Text:
______

White corn is used by companies such as the PepsiCo Inc (PEP.O) unit Frito-Lay to make corn chips, and by tortilla and chip makers including Chicago-based Azteca Foods. In South Africa, it is eaten as part of the breakfast staple pap and in Colombia and Venezuela in patties known as arepas.
Randy Anderson, who has planted white corn for 10 straight years in southern Illinois, said the market has become crowded. Local elevators, such as a Bunge Ltd (BG.N) facility that loads grain barges on the Ohio River, are buying white corn at prices that are below his cost of production.
“I feel like there could be a better bid in the near future,” Anderson said, adding that he was holding out for another 20 cents per bushel to bring him closer to eking out a profit.
Premiums for white corn in the United States surged in 2015 and 2016 because of a drought-reduced South African harvest that led to increased U.S. exports and more demand from Mexico, which also shipped white corn to South Africa.
But with supplies in South Africa once again abundant following a record-large corn harvest, there is more global supply than demand.
Anderson, who sold some white corn in 2016 at a 90-cent premium to CBOT futures, now can sell about 10 cents above futures. “This year, we are getting the same price for white corn as yellow corn,” he said.
CBOT March corn futures CH8 settled a 1/4 cent lower at $3.48-3/4 per bushel, just above the contract’s lifetime low of $3.46-3/4, reached in December.
Since the white corn growing region is centralized in a few U.S. states, the variety can be prone to more severe price fluctuations than the more widely grown yellow strain, Roger Theisen, specialty corn manager in DowDuPont Inc’s (DWDP.N) agriculture division, said in an email.
“This means a single weather event can have a significant impact on white corn production in an area,” he said.
DowDuPont has as much as a 90 percent market share of the global white corn seed market, according to industry sources. The company declined to comment on sales or market share but Theisen said, “the total food corn market is growing.”
Exports of U.S. white corn through November of 1.48 million tonnes were down about 10 percent from 2016’s corresponding total of 1.63 million tonnes, according to U.S. Department of Agriculture data. The value of those sales declined to $312 million, from $367 million in 2016.

______

Repeat word for word everything in the white corn article above, from "CBOT March corn" down to "in an email.".

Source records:
______

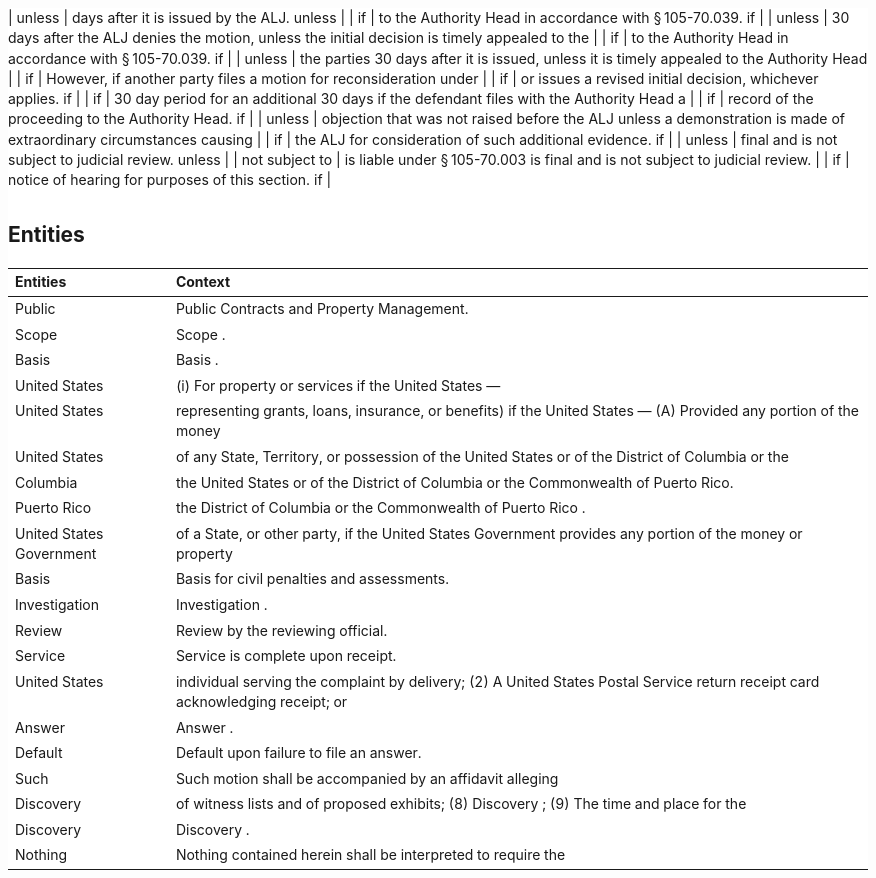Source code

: | unless         | days after it is issued by the ALJ. unless                                                                                       |
| if             | to the Authority Head in accordance with &#167;&#8201;105-70.039. if                                                             |
| unless         | 30 days after the ALJ denies the motion, unless the initial decision is timely appealed to the                                   |
| if             | to the Authority Head in accordance with &#167;&#8201;105-70.039. if                                                             |
| unless         | the parties 30 days after it is issued, unless it is timely appealed to the Authority Head                                       |
| if             | However,  if another party files a motion for reconsideration under                                                              |
| if             | or issues a revised initial decision, whichever applies. if                                                                      |
| if             | 30 day period for an additional 30 days if the defendant files with the Authority Head a                                         |
| if             | record of the proceeding to the Authority Head. if                                                                               |
| unless         | objection that was not raised before the ALJ unless a demonstration is made of extraordinary circumstances causing               |
| if             | the ALJ for consideration of such additional evidence. if                                                                        |
| unless         | final and is not subject to judicial review. unless                                                                              |
| not subject to | is liable under &#167;&#8201;105-70.003 is final and is not subject to  judicial review.                                         |
| if             | notice of hearing for purposes of this section. if                                                                               |


## Entities

| Entities                 | Context                                                                                                                        |
|:-------------------------|:-------------------------------------------------------------------------------------------------------------------------------|
| Public                   | Public  Contracts and Property Management.                                                                                     |
| Scope                    | Scope .                                                                                                                        |
| Basis                    | Basis .                                                                                                                        |
| United States            | (i) For property or services if the  United States &#8212;                                                                     |
| United States            | representing grants, loans, insurance, or benefits) if the United States &#8212; (A) Provided any portion of the money         |
| United States            | of any State, Territory, or possession of the United States or of the District of Columbia or the                              |
| Columbia                 | the United States or of the District of Columbia  or the Commonwealth of Puerto Rico.                                          |
| Puerto Rico              | the District of Columbia or the Commonwealth of Puerto Rico .                                                                  |
| United States Government | of a State, or other party, if the United States Government provides any portion of the money or property                      |
| Basis                    | Basis  for civil penalties and assessments.                                                                                    |
| Investigation            | Investigation .                                                                                                                |
| Review                   | Review  by the reviewing official.                                                                                             |
| Service                  | Service  is complete upon receipt.                                                                                             |
| United States            | individual serving the complaint by delivery; (2) A United States Postal Service return receipt card acknowledging receipt; or |
| Answer                   | Answer .                                                                                                                       |
| Default                  | Default  upon failure to file an answer.                                                                                       |
| Such                     | Such motion shall be accompanied by an affidavit alleging                                                                      |
| Discovery                | of witness lists and of proposed exhibits; (8) Discovery ; (9) The time and place for the                                      |
| Discovery                | Discovery .                                                                                                                    |
| Nothing                  | Nothing contained herein shall be interpreted to require the                                                                   |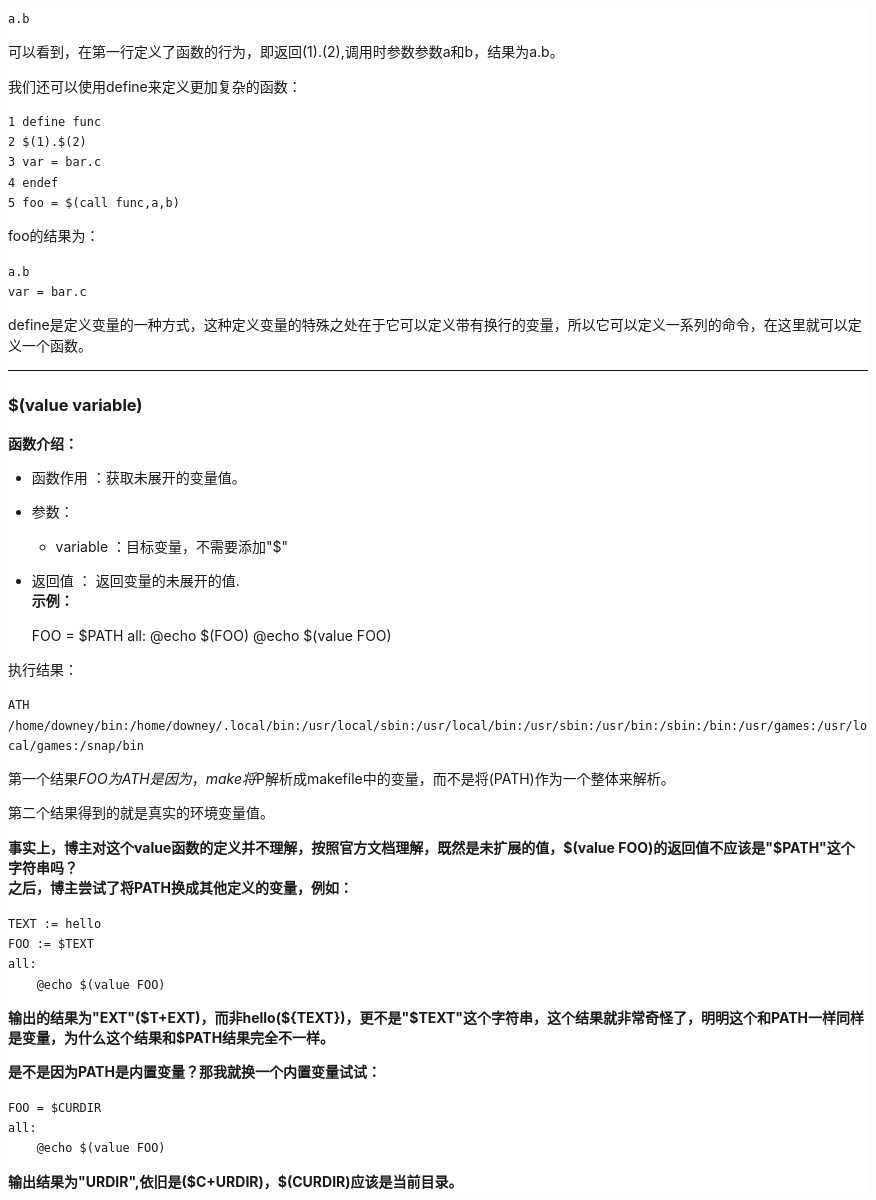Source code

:     a.b
可以看到，在第一行定义了函数的行为，即返回$(1).$(2),调用时参数参数a和b，结果为a.b。  

我们还可以使用define来定义更加复杂的函数：

    1 define func 
    2 $(1).$(2)
    3 var = bar.c
    4 endef
    5 foo = $(call func,a,b)

foo的结果为：

    a.b
    var = bar.c
define是定义变量的一种方式，这种定义变量的特殊之处在于它可以定义带有换行的变量，所以它可以定义一系列的命令，在这里就可以定义一个函数。    




***
### $(value variable)

**函数介绍：** 
* 函数作用 ：获取未展开的变量值。    
* 参数：
    * variable ：目标变量，不需要添加"$"   
* 返回值 ： 返回变量的未展开的值.  
**示例：** 

    FOO = $PATH
    all:
        @echo $(FOO)
        @echo $(value FOO)

执行结果：

    ATH
    /home/downey/bin:/home/downey/.local/bin:/usr/local/sbin:/usr/local/bin:/usr/sbin:/usr/bin:/sbin:/bin:/usr/games:/usr/local/games:/snap/bin
第一个结果${FOO}为ATH是因为，make将$P解析成makefile中的变量，而不是将(PATH)作为一个整体来解析。  

第二个结果得到的就是真实的环境变量值。  

**事实上，博主对这个value函数的定义并不理解，按照官方文档理解，既然是未扩展的值，\$(value FOO)的返回值不应该是"$PATH"这个字符串吗？**  
**之后，博主尝试了将PATH换成其他定义的变量，例如：**

    TEXT := hello
    FOO := $TEXT
    all:
        @echo $(value FOO)
**输出的结果为"EXT"(\$T+EXT)，而非hello(\${TEXT})，更不是"\$TEXT"这个字符串，这个结果就非常奇怪了，明明这个和PATH一样同样是变量，为什么这个结果和$PATH结果完全不一样。**  

**是不是因为PATH是内置变量？那我就换一个内置变量试试：**

    FOO = $CURDIR
    all:
        @echo $(value FOO)
**输出结果为"URDIR",依旧是(\$C+URDIR)，\$(CURDIR)应该是当前目录。**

______

Written response:
CBOT March corn futures CH8 settled a 1/4 cent lower at $3.48-3/4 per bushel, just above the contract’s lifetime low of $3.46-3/4, reached in December.
Since the white corn growing region is centralized in a few U.S. states, the variety can be prone to more severe price fluctuations than the more widely grown yellow strain, Roger Theisen, specialty corn manager in DowDuPont Inc’s (DWDP.N) agriculture division, said in an email.